Noll - Moralização da literatura... estamos falando no âmbito do politicamente correto? Para mim, a literatura tem um forte apelo amoral. 

Nela deve ser desvelado aquilo que socialmente costumamos pôr para debaixo do tapete. A ficção que interessa, ao meu juízo, é aquela que prefere chegar às raias do demencial a calar-se diante do que se convencionou chamar de abjeção. No entanto, em cada gesto autenticamente ficcional deve estar presente uma ação ética, no sentido de que não se escreve para agradar aos bem pensantes, mas com um sentimento de canina fidelidade ao que é, ao ontologicamente irrefreável. Coisa que não se confunde com uma tendência naturalista, ao contrário: por aí se chega à reinvenção, pois tudo que existe grita por mais! 

Estado - Está previsto o lançamento, para o próximo ano, do segundo volume de Berkeley em Bellagio. De que forma histórias pessoais estão impressas na ficção? 

Noll - Ah, é uma dialética tremenda. E cada vez mais aguda. Nesse sentido me considero um escritor existencialista. Jamais me reporto a ações diretas, irrefutáveis da minha experiência vivida. Mas, com a maturidade, já não procuro em Marte o que posso mostrar com o aval do meu próprio paladar, olfato e, sobretudo, tato. Sim, literatura é uma fricção com o real, mas para nele tentar novas aproximações, novas produções de sentido. 

Estado - Três de suas obras estão sendo adaptadas para o cinema. Seriam os textos cuja escrita mais se aproximam da imagem? Qual a sua expectativa em relação às três versões? 

Noll - Minha expectativa é a melhor possível. E nessa aposta eu não perderei. Acho que realmente são livros meus em que as celebrações das aparências, da fisicalidade, são mais visíveis, palpáveis, cruas. Nesses livros, os corpos humanos ou não estão mais jogados à deriva, prontos e despojados para serem retidos pela imagem cinematográfica, sim! 
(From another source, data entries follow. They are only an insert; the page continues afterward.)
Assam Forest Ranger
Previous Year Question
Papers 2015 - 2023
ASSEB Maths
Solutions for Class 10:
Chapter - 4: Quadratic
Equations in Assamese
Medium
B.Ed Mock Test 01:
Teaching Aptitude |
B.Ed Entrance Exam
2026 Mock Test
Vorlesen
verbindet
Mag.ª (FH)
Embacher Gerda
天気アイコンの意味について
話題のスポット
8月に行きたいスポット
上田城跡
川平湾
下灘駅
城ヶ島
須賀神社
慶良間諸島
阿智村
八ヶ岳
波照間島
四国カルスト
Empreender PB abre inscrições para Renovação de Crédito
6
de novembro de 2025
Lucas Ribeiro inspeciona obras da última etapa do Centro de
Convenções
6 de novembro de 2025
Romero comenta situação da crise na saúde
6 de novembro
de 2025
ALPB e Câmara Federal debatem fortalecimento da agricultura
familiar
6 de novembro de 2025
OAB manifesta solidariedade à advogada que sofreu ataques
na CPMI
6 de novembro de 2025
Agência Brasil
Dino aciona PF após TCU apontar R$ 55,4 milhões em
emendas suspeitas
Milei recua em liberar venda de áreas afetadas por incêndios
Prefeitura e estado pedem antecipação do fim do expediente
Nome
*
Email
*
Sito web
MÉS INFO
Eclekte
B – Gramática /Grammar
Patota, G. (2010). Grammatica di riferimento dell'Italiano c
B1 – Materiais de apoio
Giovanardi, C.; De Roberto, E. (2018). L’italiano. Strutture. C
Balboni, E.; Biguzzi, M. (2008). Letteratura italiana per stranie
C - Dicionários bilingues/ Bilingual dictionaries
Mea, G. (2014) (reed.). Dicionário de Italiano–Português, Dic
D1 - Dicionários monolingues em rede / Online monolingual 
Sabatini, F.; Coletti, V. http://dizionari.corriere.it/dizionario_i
Estado - Foi sugestão sua escalar Paulo César Pereio no papel do Ator, em Harmada? 

Noll - A mais total e completa confluência com a idéia do cineasta... 

Estado - Como é sua relação com cinema? 

Noll - De cinéfilo. Não vejo menos de três filmes por semana. 

Estado - Há novos nomes na literatura que o vêm surpreendendo? 

Noll - Vários. Marcelo Mirisola, Marcelino Freire, Ronaldo Bressane, Daniel Galera, Daniel Pellizzari, o poeta Fabrício Carpinejar. É uma geração que está reinventando a literatura brasileira.